Page MenuHomePhabricator

Wikidata allows invalid URIs to be entered as units
Open, HighPublic

Description

Wikidata allows URI which are not valid entities to be entered as units. E.g., in this change:
https://www.wikidata.org/w/index.php?title=Q420481&diff=prev&oldid=494773425

http://www.wikidata.org/entity/1 is entered as unit.

Event Timeline

Got another series of the same, e.g. https://www.wikidata.org/w/index.php?title=Q961&diff=501476468&oldid=492032927 and many other edits by ShinePhantom. Looks like some broken script may be out there. @Ladsgroup, does pywikibot have checks for this? If not, maybe we need to add some.

thiemowmde added a subscriber: Lydia_Pintscher.

The relevant validation currently done in ValidatorBuilders.php is a substring match for http://www.wikidata.org/entity/. This already disallows all …/wiki/ URLs. Namespace, entity type, and entity ID are currently not validated.

It should not be that hard to create a validator that only accepts a single entity type (or a set of entity types), checks the namespace (note that items can be in the main namespace, or in an "Item:" namespace), parses the entity ID, and makes sure it matches the entity type. Service classes for all these individual checks should already exist (probably EntityNamespaceLookup and an EntityIdParser).

Note that calendar model and globe URIs are missing the exact same validation. It's probably a good idea to have a single ticket for all three.

(I missed this ping for some reason)

@Ladsgroup, does pywikibot have checks for this? If not, maybe we need to add some.

I don't think so, we might be able to do so but IMO, there should be other validators inside Wikibase too.

Another example here:

https://www.wikidata.org/w/index.php?title=Q4679732&diff=552439126&oldid=552439107

http://www.wikidata.org/entity/undefined is entered as unit.

Looks like this one was imported with HarvestTemplates (run by @Pasleim), maybe he or @matej_suchanek can see how to prevent this kind of invalid imports in the future.

Mentioned again in this discussion, it appears to be the same issue.

Note that per the data model specification, the unit can be any URI (or rather, any IRI):

The unit specifies a physical quantity that the number refers to. It is represented as a IRI rather than as a String, since a string like "m" might represent different units in different contexts. The value should be meaningful independently of the declaration information for its Property (from which more details about units could possibly be obtained), hence the unit is a full IRI. In practice, this IRI might be the IRI refering to an ItemDescription representing the desired unit, or be taken from a standard vocabulary for units, like QUDT.

So any validation that restricts this to Wikidata entities should not be hard coded, since other Wikibase installations may choose to rely on a different vocabulary for units.

@Lydia_Pintscher this has been marked as high for 2 years.
Is that case still so?
Also its on the campsite so should I move it towards pickup columns?

Yes let's. And as Thiemo suggested let's do it for calendar model and globe as well.
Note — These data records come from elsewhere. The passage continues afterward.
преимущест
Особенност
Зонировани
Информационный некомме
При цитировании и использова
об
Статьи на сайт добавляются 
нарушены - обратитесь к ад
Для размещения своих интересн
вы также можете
Yes let's. And as Thiemo suggested let's do it for calendar model and globe as well.

Technically speaking I recommend making it a constraint and part of WBQC, otherwise we have to maintain list of units, globes, etc inside the code, something I would love to avoid.

Making sure pywikibot and other tools also use the correct value also sounds like a good investment for us.

[…] we have to maintain list of units, globes, etc inside the code

As suggested a while ago, I don't think it is necessary to make the code know what valid units, globes, etc. are. All I'm asking for is a basic check for http://www.wikidata.org/entity/Q\d+. In other words: If the URL points to the wikidata.org domain, make sure it not only uses the proper concept base URI (e.g. http://www.wikidata.org/entity/ or whatever it is), but also make sure it addresses a valid Q-ID.

The later is currently not done. All it currently does is a prefix check. See ValidatorBuilders.php.

I'm not sure if any of the use cases (units, calendar models, …) currently allows to use other domains that are not wikidata.org. If this is the case, the validator should first check if the domain is wikidata.org, and only then apply the other checks explained above.